A pair of triptycene-bridged enantiomers with a robust point chirality and a donor–acceptor architecture were developed as direct emitters, donors of exciplex emitters, and exciplex hosts for circularly polarized organic light-emitting diodes (CP-OLEDs), respectively. The corresponding dissymmetry factor was sequentially amplified. Remarkably, the CP-OLED achieved a high external quantum efficiency of 31.8% and a dissymmetry factor of 2.2 × 10⁻².

Abstract

Chiral organic luminescent materials are promising candidates as direct emitting layers (EMLs) in circularly polarized organic light-emitting diodes (CP-OLEDs).
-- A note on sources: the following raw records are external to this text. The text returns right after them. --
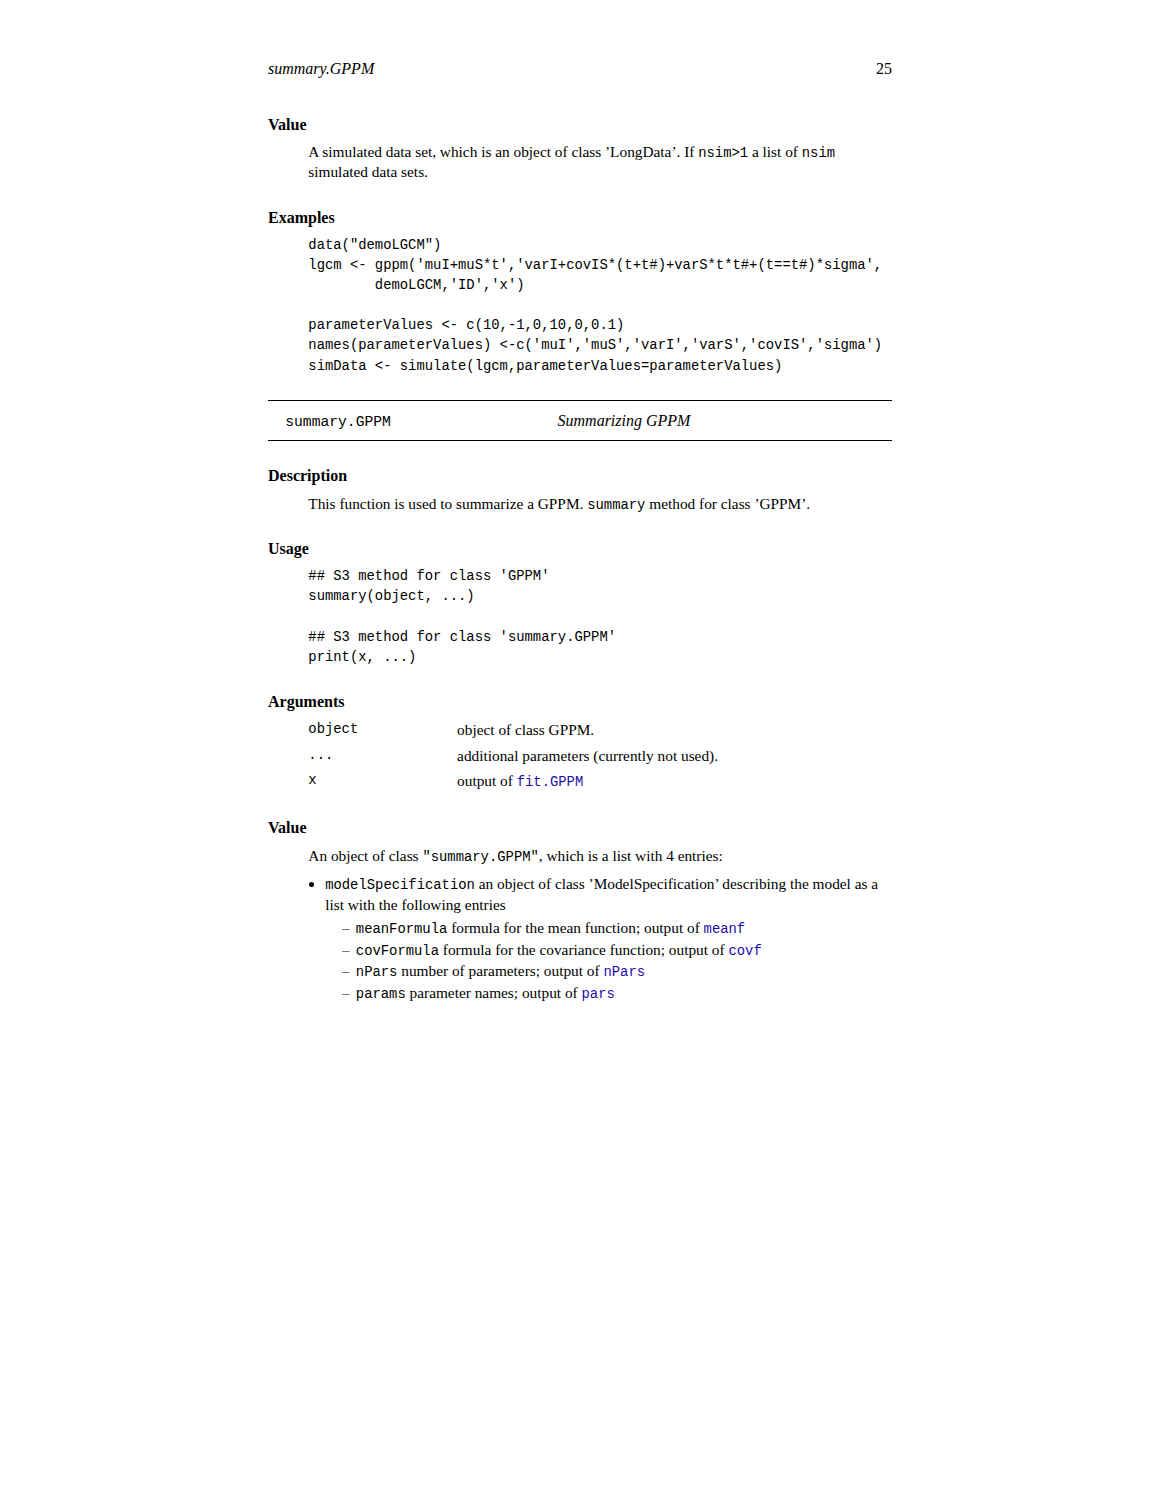summary.GPPM 25
Value
A simulated data set, which is an object of class ’LongData’. If nsim>1 a list of nsim simulated data sets.
Examples
data("demoLGCM")
lgcm <- gppm('muI+muS*t','varI+covIS*(t+t#)+varS*t*t#+(t==t#)*sigma',
        demoLGCM,'ID','x')

parameterValues <- c(10,-1,0,10,0,0.1)
names(parameterValues) <-c('muI','muS','varI','varS','covIS','sigma')
simData <- simulate(lgcm,parameterValues=parameterValues)
summary.GPPM Summarizing GPPM
Description
This function is used to summarize a GPPM. summary method for class ’GPPM’.
Usage
## S3 method for class 'GPPM'
summary(object, ...)

## S3 method for class 'summary.GPPM'
print(x, ...)
Arguments
object
object of class GPPM.
...
additional parameters (currently not used).
x
output of fit.GPPM
Value
An object of class "summary.GPPM", which is a list with 4 entries:
modelSpecification an object of class ’ModelSpecification’ describing the model as a list with the following entries
meanFormula formula for the mean function; output of meanf
covFormula formula for the covariance function; output of covf
nPars number of parameters; output of nPars
params parameter names; output of pars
However, most conventional systems suffered poor thermal stability of chiral configurations and low luminescent dissymmetry factors. Herein, we reported a pair of triptycene-bridged enantiomers with a point chirality and a donor–acceptor architecture. Robust point chirality, originating from quaternary bridgehead-carbons, prevented the common racemization during thermal sublimation. Thanks to the reduced electric transition dipole moment (µ_e) in donor–acceptor architecture, tuned parallel alignment between the further reduced µ_e and magnetic transition dipole moment (µ_m) in the exciplex emitter, and the utilized chiral exciplex host for energy transfer to phosphor, the corresponding dissymmetry factors of emitters were sequentially amplified from 3.3 × 10⁻⁴ to 4.5 × 10⁻³, and to 8.1 × 10⁻³. Remarkably, the CP-OLED device simultaneously achieved outstanding electroluminescence performance with a high external quantum efficiency of 31.8% and a large dissymmetry factor of 2.2 × 10⁻². This work provided a viable pathway for developing high-performance CP-OLED materials through synergistic structural, material, and device engineering.